* **TASK INSTRUCTIONS**:
Write out the following listing's lines from the one with "cancer (high-grade adenocarcinoma)" to the one with "photomicrograph exhibits unremarkable", exactly, with both included and no others.

* * * * * * * * *

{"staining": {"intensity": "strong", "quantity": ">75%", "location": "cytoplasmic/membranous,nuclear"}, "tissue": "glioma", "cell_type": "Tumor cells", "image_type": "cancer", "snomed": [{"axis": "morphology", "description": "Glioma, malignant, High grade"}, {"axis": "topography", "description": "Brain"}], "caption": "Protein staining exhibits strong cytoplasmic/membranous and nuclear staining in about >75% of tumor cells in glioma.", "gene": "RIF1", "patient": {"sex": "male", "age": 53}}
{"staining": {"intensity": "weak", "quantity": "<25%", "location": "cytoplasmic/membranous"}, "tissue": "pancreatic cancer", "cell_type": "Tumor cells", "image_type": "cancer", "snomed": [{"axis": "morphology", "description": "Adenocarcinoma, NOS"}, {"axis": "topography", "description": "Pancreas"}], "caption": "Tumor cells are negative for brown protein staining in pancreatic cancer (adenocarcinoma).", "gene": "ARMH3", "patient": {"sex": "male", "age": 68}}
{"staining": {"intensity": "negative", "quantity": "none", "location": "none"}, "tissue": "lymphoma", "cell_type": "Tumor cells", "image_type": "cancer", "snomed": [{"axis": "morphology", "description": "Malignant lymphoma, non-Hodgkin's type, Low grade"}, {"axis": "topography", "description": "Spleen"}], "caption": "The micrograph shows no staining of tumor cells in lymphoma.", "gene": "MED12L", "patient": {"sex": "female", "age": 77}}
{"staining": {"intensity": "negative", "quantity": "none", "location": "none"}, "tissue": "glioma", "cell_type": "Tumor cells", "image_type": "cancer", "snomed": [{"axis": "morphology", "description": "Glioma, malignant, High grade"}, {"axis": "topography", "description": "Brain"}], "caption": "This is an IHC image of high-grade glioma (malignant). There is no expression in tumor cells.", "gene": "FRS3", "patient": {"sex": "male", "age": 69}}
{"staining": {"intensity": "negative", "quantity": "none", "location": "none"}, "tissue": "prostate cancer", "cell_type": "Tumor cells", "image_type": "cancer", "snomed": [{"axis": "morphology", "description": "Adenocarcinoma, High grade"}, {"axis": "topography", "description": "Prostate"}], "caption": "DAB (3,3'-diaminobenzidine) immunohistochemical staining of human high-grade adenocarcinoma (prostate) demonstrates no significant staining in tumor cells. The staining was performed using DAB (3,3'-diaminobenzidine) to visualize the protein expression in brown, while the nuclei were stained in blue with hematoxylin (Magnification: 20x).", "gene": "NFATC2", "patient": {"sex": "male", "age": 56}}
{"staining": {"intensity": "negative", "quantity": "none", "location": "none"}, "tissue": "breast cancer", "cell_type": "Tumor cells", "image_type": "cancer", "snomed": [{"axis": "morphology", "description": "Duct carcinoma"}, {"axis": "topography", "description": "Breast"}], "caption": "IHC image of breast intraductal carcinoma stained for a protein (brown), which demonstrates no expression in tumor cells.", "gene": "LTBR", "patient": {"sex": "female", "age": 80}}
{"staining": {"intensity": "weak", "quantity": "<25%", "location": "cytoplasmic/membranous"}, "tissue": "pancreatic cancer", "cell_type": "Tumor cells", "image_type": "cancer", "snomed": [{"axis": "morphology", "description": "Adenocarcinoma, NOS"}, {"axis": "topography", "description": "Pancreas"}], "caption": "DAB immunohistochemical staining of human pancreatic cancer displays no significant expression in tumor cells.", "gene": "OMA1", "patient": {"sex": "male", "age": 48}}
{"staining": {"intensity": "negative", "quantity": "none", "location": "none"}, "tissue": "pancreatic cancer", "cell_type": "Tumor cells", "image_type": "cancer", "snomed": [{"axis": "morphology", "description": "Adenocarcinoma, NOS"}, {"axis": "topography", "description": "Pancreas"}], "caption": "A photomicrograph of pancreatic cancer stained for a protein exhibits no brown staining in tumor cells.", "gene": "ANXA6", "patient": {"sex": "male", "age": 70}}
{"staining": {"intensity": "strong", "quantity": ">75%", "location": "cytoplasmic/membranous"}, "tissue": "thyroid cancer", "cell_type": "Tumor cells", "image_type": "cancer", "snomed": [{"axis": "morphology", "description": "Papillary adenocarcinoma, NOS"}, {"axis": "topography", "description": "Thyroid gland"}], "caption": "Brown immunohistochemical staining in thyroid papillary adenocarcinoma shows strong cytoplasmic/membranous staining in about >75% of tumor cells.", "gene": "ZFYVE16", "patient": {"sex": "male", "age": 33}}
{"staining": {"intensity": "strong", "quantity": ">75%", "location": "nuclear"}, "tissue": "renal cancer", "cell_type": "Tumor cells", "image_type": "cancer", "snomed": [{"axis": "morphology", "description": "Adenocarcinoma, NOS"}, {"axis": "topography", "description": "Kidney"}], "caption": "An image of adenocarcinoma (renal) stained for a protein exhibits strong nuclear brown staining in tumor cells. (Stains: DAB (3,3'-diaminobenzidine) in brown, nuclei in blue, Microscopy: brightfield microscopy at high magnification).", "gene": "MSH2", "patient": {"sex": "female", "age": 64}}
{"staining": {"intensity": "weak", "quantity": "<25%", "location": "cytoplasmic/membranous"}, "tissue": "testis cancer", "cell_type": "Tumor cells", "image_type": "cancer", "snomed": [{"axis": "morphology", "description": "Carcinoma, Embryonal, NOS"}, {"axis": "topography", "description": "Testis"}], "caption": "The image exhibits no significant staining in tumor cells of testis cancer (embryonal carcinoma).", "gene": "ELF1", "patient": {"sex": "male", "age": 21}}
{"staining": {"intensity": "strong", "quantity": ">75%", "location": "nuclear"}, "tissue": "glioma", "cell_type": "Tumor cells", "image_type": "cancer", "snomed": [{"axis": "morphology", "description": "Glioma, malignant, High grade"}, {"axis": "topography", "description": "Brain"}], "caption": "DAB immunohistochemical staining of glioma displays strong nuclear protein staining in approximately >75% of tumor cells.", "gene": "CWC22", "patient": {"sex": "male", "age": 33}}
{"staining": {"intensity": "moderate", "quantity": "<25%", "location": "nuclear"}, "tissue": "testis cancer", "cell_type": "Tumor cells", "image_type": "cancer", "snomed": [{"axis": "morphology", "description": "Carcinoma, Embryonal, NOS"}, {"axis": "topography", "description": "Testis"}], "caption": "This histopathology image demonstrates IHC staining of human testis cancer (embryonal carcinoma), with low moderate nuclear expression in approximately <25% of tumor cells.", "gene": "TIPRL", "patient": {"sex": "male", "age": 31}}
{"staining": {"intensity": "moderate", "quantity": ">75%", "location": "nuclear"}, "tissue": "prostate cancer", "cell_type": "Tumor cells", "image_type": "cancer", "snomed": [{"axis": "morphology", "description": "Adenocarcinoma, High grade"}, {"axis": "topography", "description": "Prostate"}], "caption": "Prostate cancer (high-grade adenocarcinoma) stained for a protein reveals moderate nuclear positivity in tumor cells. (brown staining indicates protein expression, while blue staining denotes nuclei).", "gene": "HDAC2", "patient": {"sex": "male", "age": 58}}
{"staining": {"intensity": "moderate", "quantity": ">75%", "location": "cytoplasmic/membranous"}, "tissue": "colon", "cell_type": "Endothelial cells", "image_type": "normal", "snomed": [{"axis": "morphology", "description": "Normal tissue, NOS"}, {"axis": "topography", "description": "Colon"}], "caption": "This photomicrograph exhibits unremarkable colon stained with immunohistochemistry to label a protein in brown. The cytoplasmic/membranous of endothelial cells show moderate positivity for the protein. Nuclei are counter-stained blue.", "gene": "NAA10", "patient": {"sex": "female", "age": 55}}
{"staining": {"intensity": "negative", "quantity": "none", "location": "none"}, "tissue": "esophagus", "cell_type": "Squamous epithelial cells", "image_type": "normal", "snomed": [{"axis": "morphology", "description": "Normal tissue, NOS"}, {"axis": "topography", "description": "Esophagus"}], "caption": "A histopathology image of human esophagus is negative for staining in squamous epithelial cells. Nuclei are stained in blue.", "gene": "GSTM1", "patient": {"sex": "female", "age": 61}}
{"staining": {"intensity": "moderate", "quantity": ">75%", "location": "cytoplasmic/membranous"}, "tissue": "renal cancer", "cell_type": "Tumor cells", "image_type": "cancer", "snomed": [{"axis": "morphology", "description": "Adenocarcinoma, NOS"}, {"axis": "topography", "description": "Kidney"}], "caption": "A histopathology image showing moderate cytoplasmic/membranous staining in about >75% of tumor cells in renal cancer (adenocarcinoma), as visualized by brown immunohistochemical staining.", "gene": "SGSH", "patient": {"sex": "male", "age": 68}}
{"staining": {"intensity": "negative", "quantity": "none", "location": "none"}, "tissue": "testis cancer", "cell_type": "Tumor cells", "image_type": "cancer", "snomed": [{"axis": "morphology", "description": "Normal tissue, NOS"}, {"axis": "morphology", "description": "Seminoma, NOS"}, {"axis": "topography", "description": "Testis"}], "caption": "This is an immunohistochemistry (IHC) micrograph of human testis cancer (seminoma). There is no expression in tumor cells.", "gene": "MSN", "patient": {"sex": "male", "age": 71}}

* * * * * * * * *

* **SOLUTION**:
{"staining": {"intensity": "moderate", "quantity": ">75%", "location": "nuclear"}, "tissue": "prostate cancer", "cell_type": "Tumor cells", "image_type": "cancer", "snomed": [{"axis": "morphology", "description": "Adenocarcinoma, High grade"}, {"axis": "topography", "description": "Prostate"}], "caption": "Prostate cancer (high-grade adenocarcinoma) stained for a protein reveals moderate nuclear positivity in tumor cells. (brown staining indicates protein expression, while blue staining denotes nuclei).", "gene": "HDAC2", "patient": {"sex": "male", "age": 58}}
{"staining": {"intensity": "moderate", "quantity": ">75%", "location": "cytoplasmic/membranous"}, "tissue": "colon", "cell_type": "Endothelial cells", "image_type": "normal", "snomed": [{"axis": "morphology", "description": "Normal tissue, NOS"}, {"axis": "topography", "description": "Colon"}], "caption": "This photomicrograph exhibits unremarkable colon stained with immunohistochemistry to label a protein in brown. The cytoplasmic/membranous of endothelial cells show moderate positivity for the protein. Nuclei are counter-stained blue.", "gene": "NAA10", "patient": {"sex": "female", "age": 55}}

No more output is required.